You Don’t Have as Much Peer Support
The number of fathers who are full-time caregivers in the U.S. has nearly doubled in the last 10 years, but considering stay-at-home dads are still well within the minority, they simply have fewer peers and role models to relate to. If the ‘Mommy’ Blogosphere is any indication, women fall back on a larger network of friends and fellow Moms whom they can look to for support and advice. But it’s likely a very different story for men. “I do know a couple of other stay-at-home dads, but we don’t really talk about these issues,” says Jesse Greenspan, a stay-at-home Dad in Brooklyn, NY. He thinks it has to do with the fact that he and his fellow stay-at-home male friends think of this as a short-term commitment, like a tour abroad or a work assignment that will only last a relatively short time. “In my case, I’ll probably try to get back to work more or less full time when [our daughter] goes to pre-school,” he says. And when that happens, he may face yet another type of discrimination:
For men who leave the work force for months or even years at a time to take care of children, a gap on their resume could make it extra difficult to get hired again. Explaining what they were “up to” for a few years — when what they were “up to” was exclusively running a household and raising children — is a burden women deal with less, considering family leave is far more common for females.

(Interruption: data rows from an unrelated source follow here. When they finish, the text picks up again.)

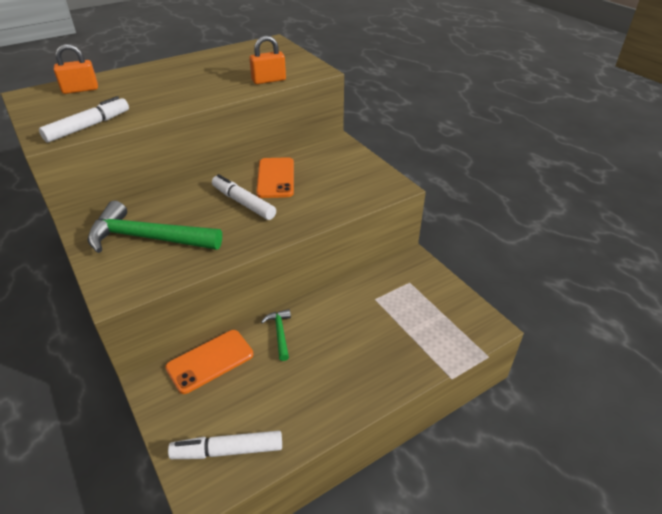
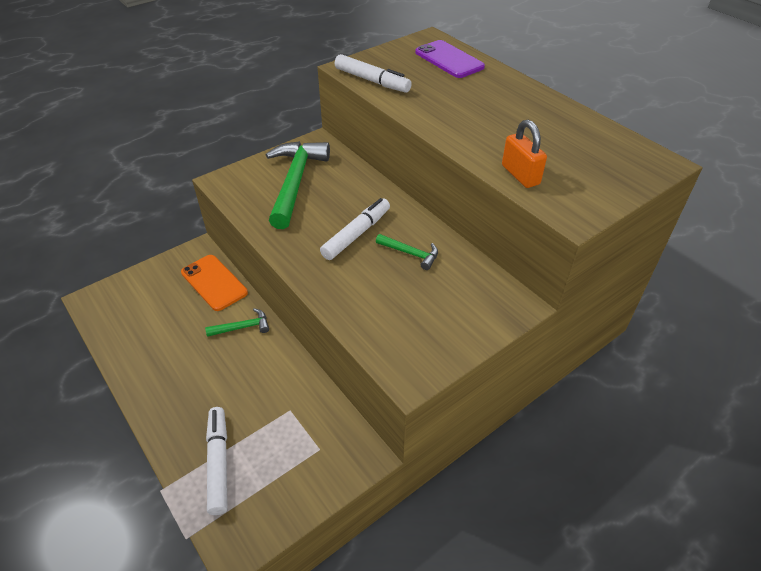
camera: 85 degrees right, 5 degrees up
(80, 90) = (449, 60): orange padlock -> purple phone
(228, 450) = (121, 309): white marker -> white marker (218, 463)
(276, 178) = (410, 253): orange phone -> green hammer

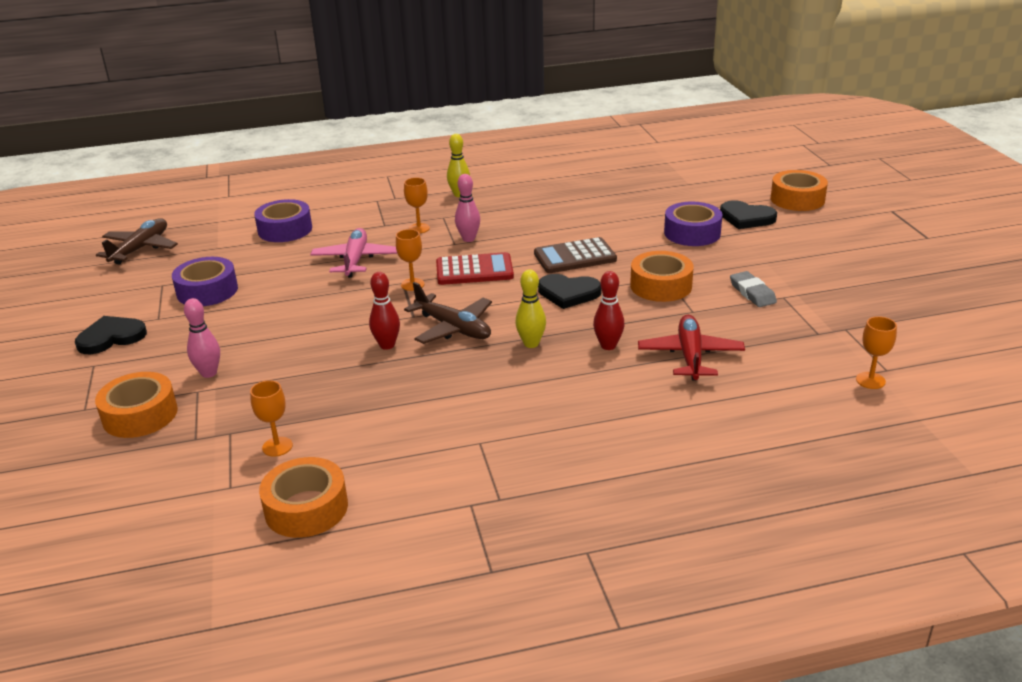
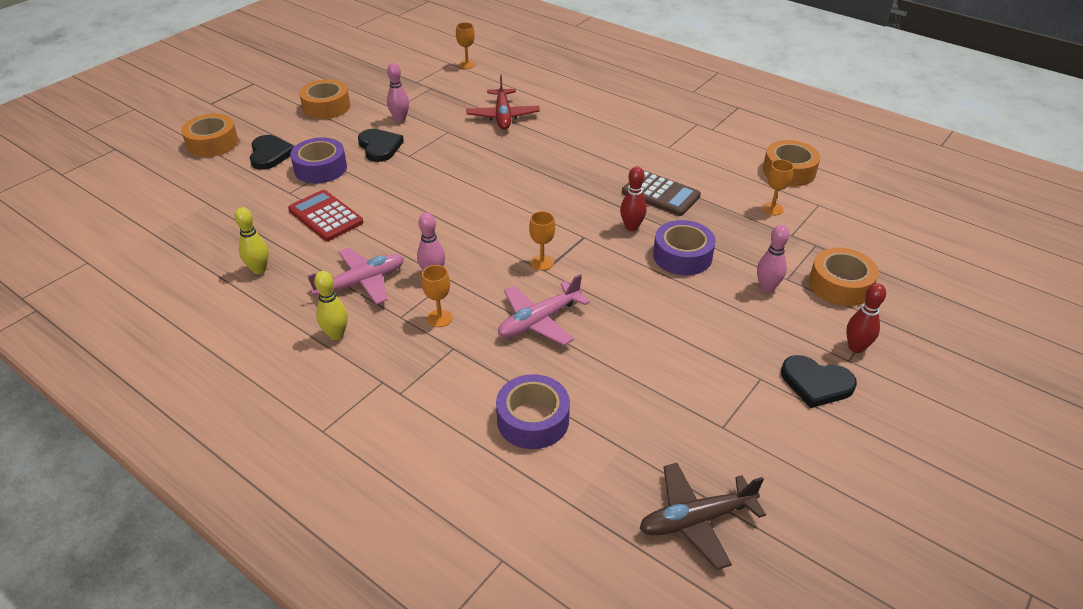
camera: 130 degrees left, 10 degrees up
(207, 291) = (691, 381): purple tape -> purple tape (682, 256)
(453, 328) = (577, 210): brown plane -> none
(474, 270) = (486, 243): red calculator -> red calculator (326, 216)
(500, 213) = (362, 283): none -> pink plane
(531, 343) = (556, 172): yellow bowling pin -> yellow bowling pin (259, 269)
(568, 293) = (474, 184): black heart -> black heart (379, 147)
(575, 257) = (414, 205): brown calculator -> brown calculator (660, 194)
(608, 346) = (524, 145): red bowling pin -> red bowling pin (856, 347)
(661, 286) = (424, 153): orange tape -> orange tape (326, 107)
(690, 356) = (503, 116): red plane -> red plane turned 60 degrees counterclockwise
(752, 293) = (400, 119): grey eraser -> pink bowling pin

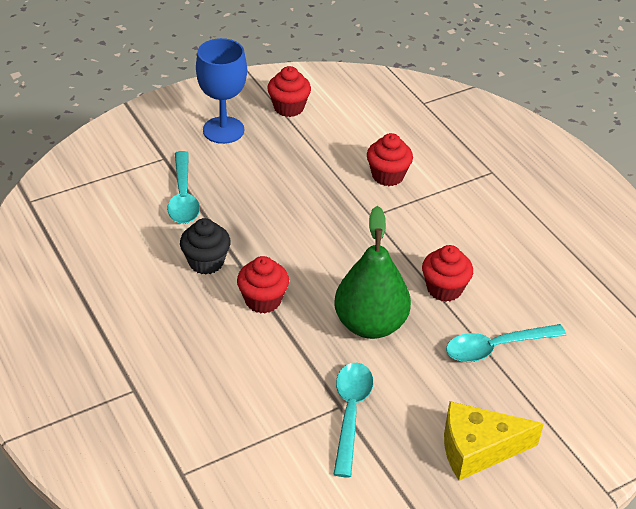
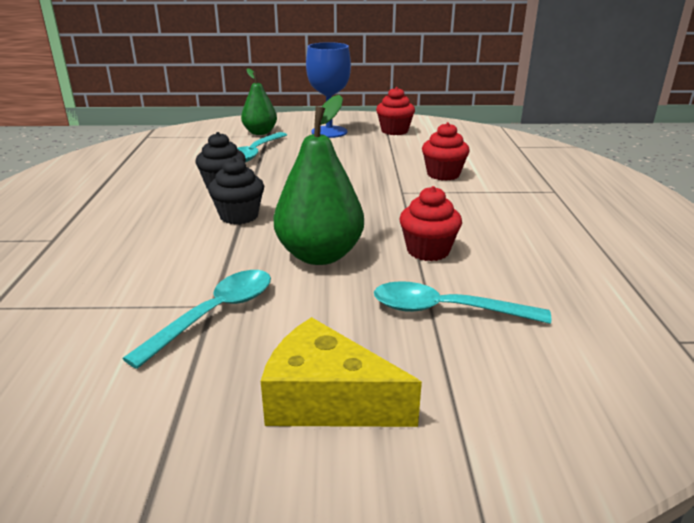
camera: 30 degrees right, 15 degrees down
(150, 154) = (260, 132): none -> green pear
(263, 300) = (239, 216): red cupcake -> black cupcake

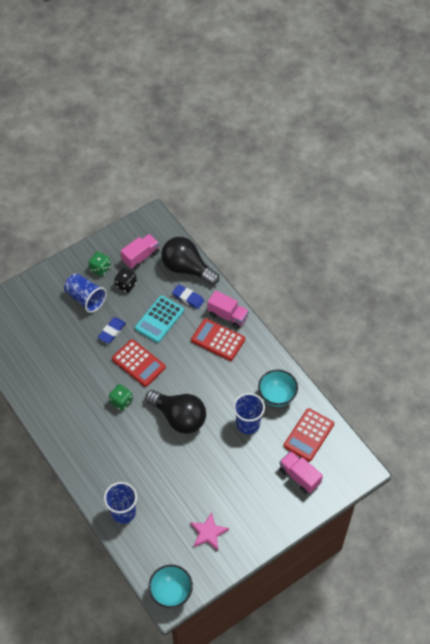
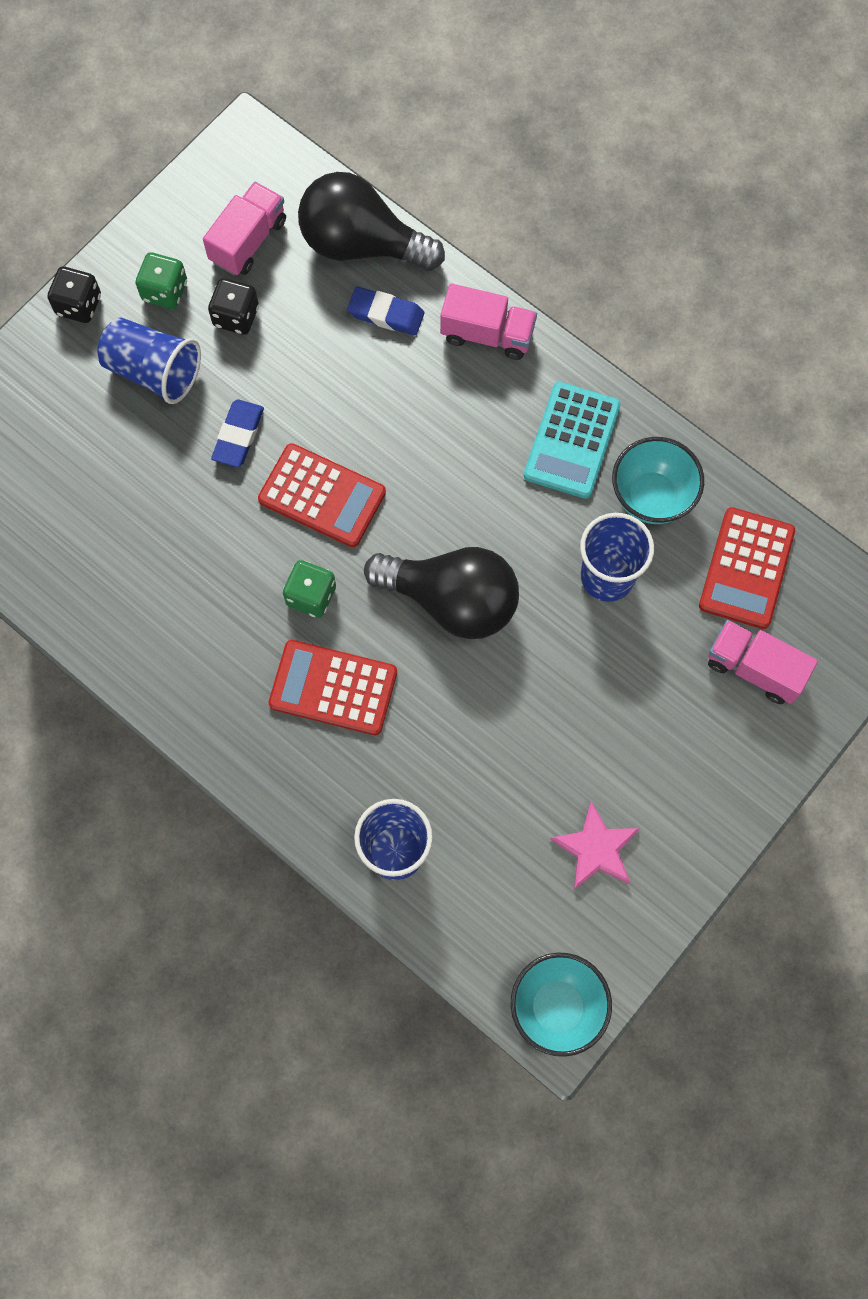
camera: 15 degrees left, 15 degrees up
(64, 266) = (79, 305): none -> black dice
(159, 319) = (337, 380): turquoise calculator -> turquoise calculator (572, 441)
(218, 340) = (482, 397): red calculator -> red calculator (333, 688)

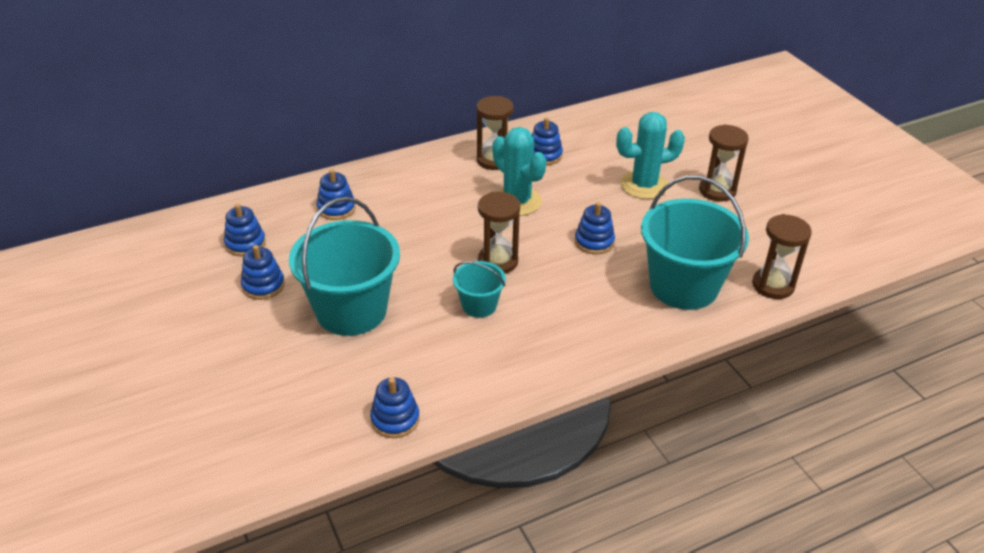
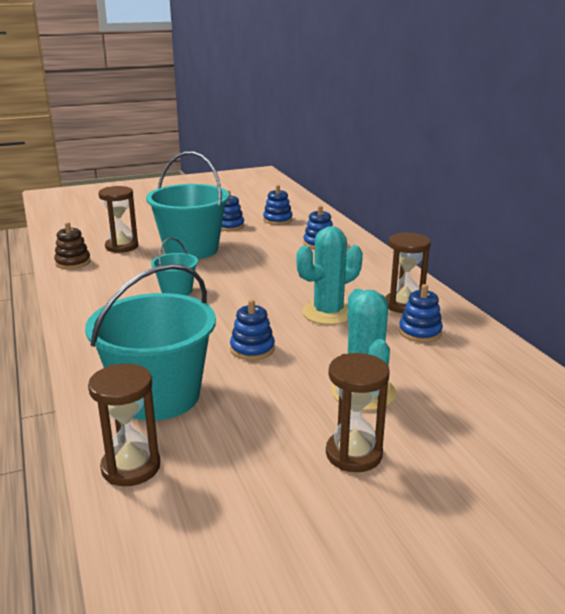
camera: 95 degrees right, 15 degrees down
(395, 419) = (73, 262): blue stacking toy -> brown stacking toy
(498, 261) = (233, 300): brown hourglass -> brown hourglass (122, 247)

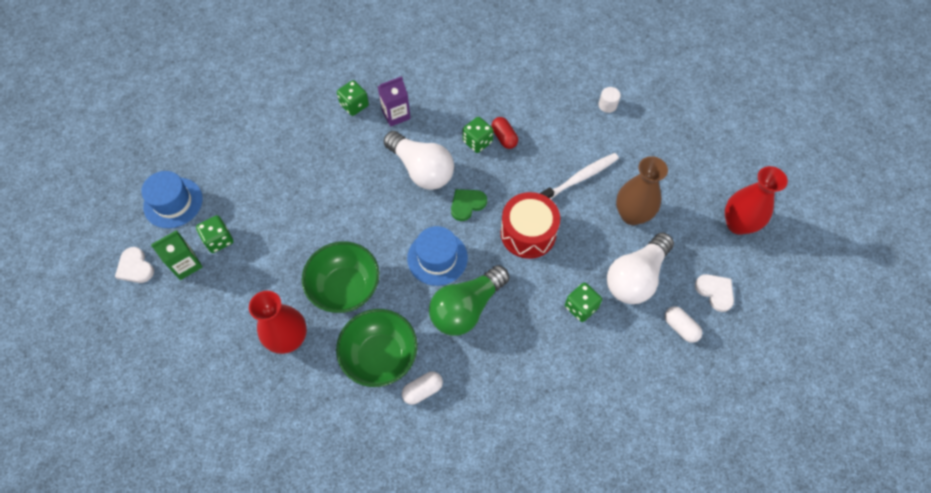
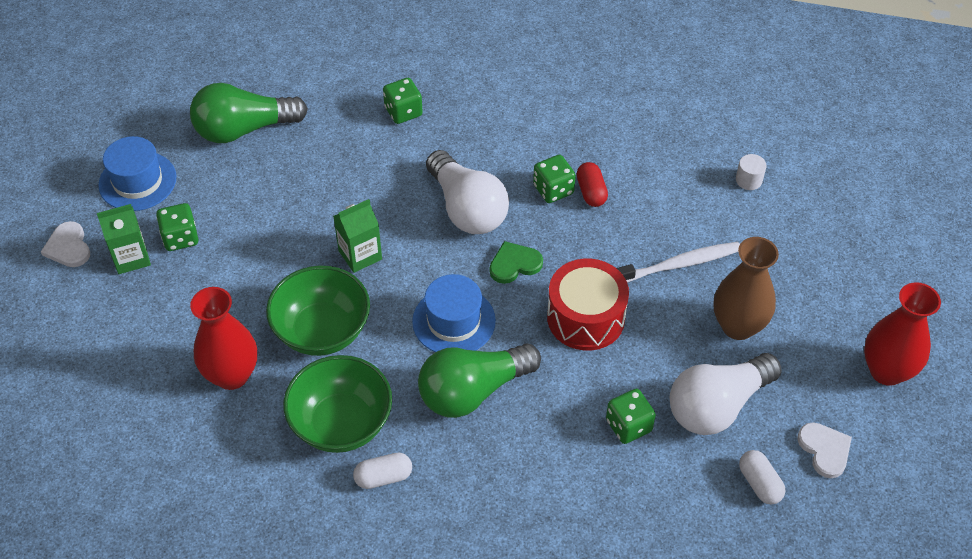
camera: 15 degrees right, 10 degrees down
(241, 144) = (244, 129): none -> green light bulb
(355, 223) = (360, 255): none -> green carton
(396, 114) = (454, 134): purple carton -> none

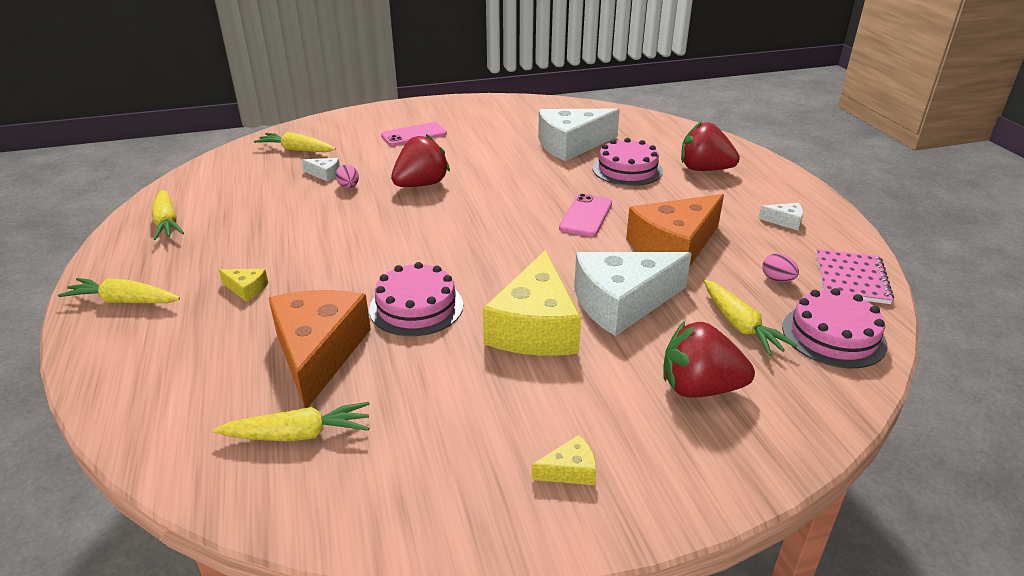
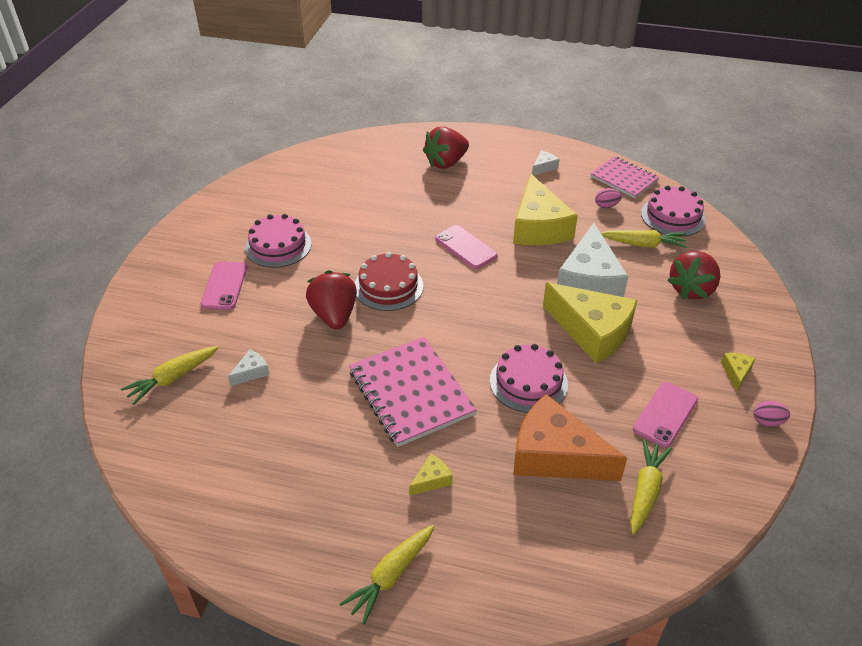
camera: 60 degrees left, 10 degrees up
(167, 222) = (251, 519): yellow carrot -> none
(348, 187) = (295, 363): pink egg -> pink egg (767, 421)
(352, 247) = (411, 393): none -> pink notebook
(438, 420) = (665, 414): none -> pink phone
(484, 196) = (388, 286): none -> red cake
(571, 145) = (343, 204): white cheese -> none
(627, 170) = (413, 196): pink cake -> pink cake (278, 246)
(674, 246) = (538, 227): orange cheese -> yellow cheese

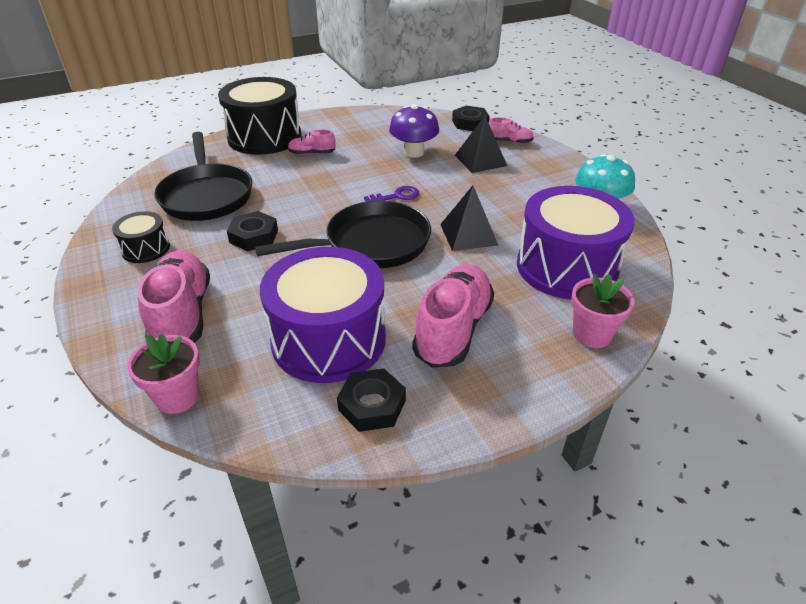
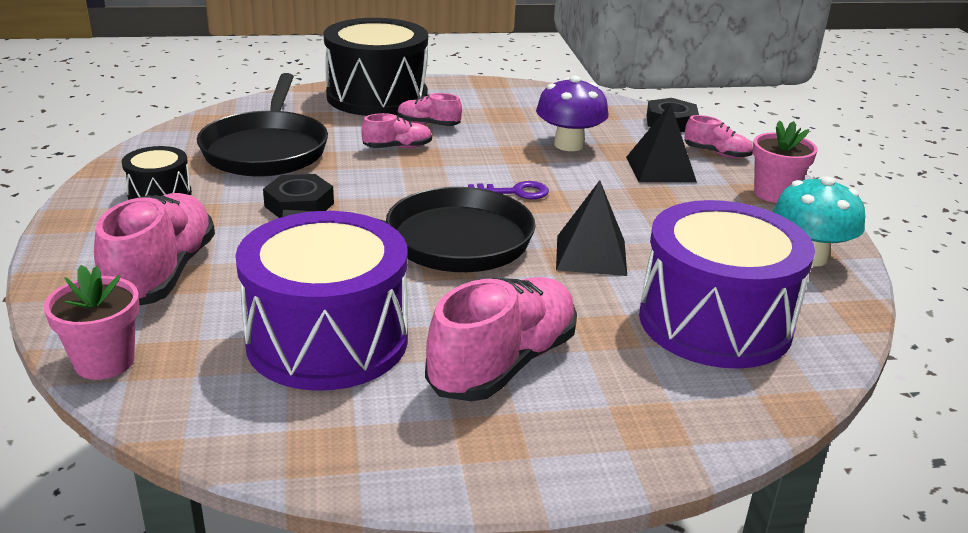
camera: 15 degrees right, 10 degrees down
(300, 176) = (397, 147): none -> pink shoe
(372, 405) = (340, 427): black nut -> none
(592, 334) = (705, 413): pink flower pot -> pink flower pot (774, 194)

Michael Zorek, a stay-at-home dad for 11 years, told the Huffington Post that he’s been having trouble finding part-time work again now that his kids are older, and it’s not just due to the recent recession. “I would advise anyone making the choice to stay home now, to not stay home completely, to keep their hand in,” he says. The implication being that the working world moves on without you — and conservative employers may not be as sympathetic when it’s a man on the other end of the interview table.